If faith is so simple, so easily attained by anyone, then in what category does God place those who not only have faith, but who have questions?
I feel like I'm being so incredibly redundant! Language is such an inhibitor!
If I could just show you...If I could capture on camera the stars tonight...That's what prompted my thoughts. I was lying on an old towel out under the stars in our driveway. We live out in the country on seven acres and the street lights and house lights near us fortunately are not bright enough to dim the stars. I see thousands of them...thousands of burning, luminary objects. I was driving home tonight with a friend of mine whose car has a sunroof. We opened it, and I stared up at those gods who so carefully protect each wish cast upon them. They're tangible. That's what gets me. I could really touch those stars...I'm just too far away.
It was the glory of the stars that led my thoughts to God. So many...so beautiful.

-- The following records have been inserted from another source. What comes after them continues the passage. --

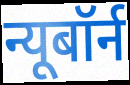
न्यूबॉर्न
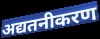
अद्यतनीकरण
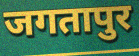
जगतापुर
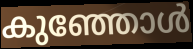
കുഞ്ഞോൾ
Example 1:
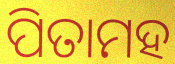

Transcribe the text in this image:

ପିତାମହ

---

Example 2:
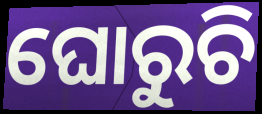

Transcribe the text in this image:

ଘୋରୁଚି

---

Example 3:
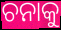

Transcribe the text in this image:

ଚନାକୁ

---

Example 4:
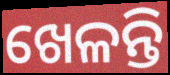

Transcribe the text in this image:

ଖେଳନ୍ତି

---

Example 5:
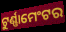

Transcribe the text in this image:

ଟୁର୍ଣ୍ଣାମେଂଟର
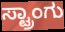
ಸ್ಟ್ರಾಂಗು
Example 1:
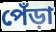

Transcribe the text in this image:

পেঁড়া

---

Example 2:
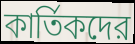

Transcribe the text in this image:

কার্তিকদের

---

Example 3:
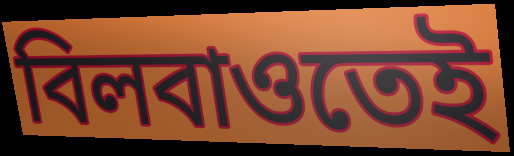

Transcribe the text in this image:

বিলবাওতেই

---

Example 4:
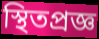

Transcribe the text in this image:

স্থিতপ্রজ্ঞ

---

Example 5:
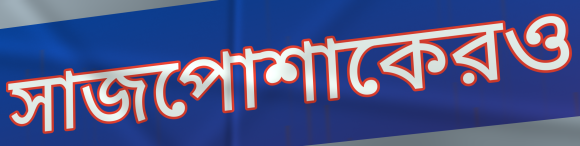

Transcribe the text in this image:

সাজপোশাকেরও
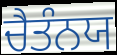
ਚੈਤੰਨਯ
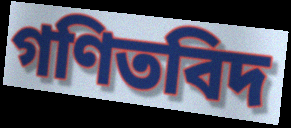
গণিতবিদ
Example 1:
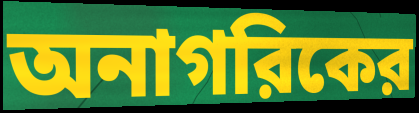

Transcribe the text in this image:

অনাগরিকের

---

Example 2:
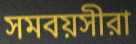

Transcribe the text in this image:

সমবয়সীরা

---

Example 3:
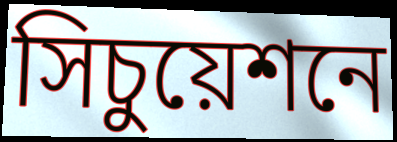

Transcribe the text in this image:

সিচুয়েশনে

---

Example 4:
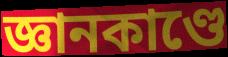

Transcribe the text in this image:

জ্ঞানকাণ্ডে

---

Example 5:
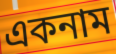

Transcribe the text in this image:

একনাম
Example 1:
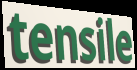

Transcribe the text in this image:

tensile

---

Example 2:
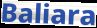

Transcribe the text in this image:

Baliara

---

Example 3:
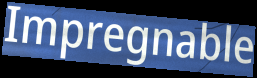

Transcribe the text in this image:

Impregnable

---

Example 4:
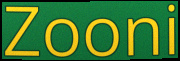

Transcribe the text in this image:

Zooni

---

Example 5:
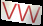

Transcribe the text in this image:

vw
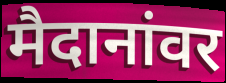
मैदानांवर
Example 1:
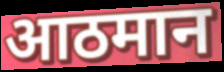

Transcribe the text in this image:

आठमान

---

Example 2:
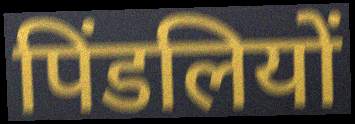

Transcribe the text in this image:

पिंडलियों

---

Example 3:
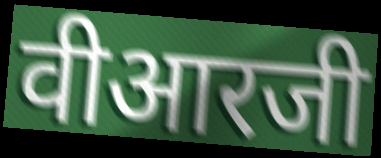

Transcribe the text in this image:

वीआरजी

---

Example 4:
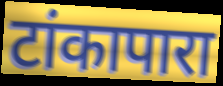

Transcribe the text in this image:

The stars, I believe, are one of the few things that leave men expressionless. Not a dull lack of expression, but an inability to adequately express the feeling of sanctification they bestow upon a person. When I look at the stars, I feel needed. I feel unified and with purpose. I feel beautiful.
I was thinking about the word universe tonight. The word universe begins with the prefix uni. I'm no etymologist, but uni typically means one, or to be unified in some way. We think of the universe as being separate from us, because our world is so present in our lives - the ground we walk, the creatures we encounter, the atmosphere we breathe - and we look up at night and see the stars and we think that they're foreign. But what are we to the stars?? We are just as foreign! So where then is the basis for normality among the planets and stars and rock dust in outer space? Where is the platform by which we measure normality if everything is equally different or equally the same? Why is it outer space, just because we don't have ready access to explore it in person? Why do we separate ourselves from the cosmos when we make up the cosmos?
If I am cursed, so be it. I see God in the stars, and I have faith. I see God in the stars, and I have questions. I cannot see God himself, and I doubt Him, but I do not doubt the stars...and yet I cannot touch the stars, and have never held a star in my hands...I have a horrible belief system.
I'm through. To hell with neat conclusions. I'm going back out to look at the stars.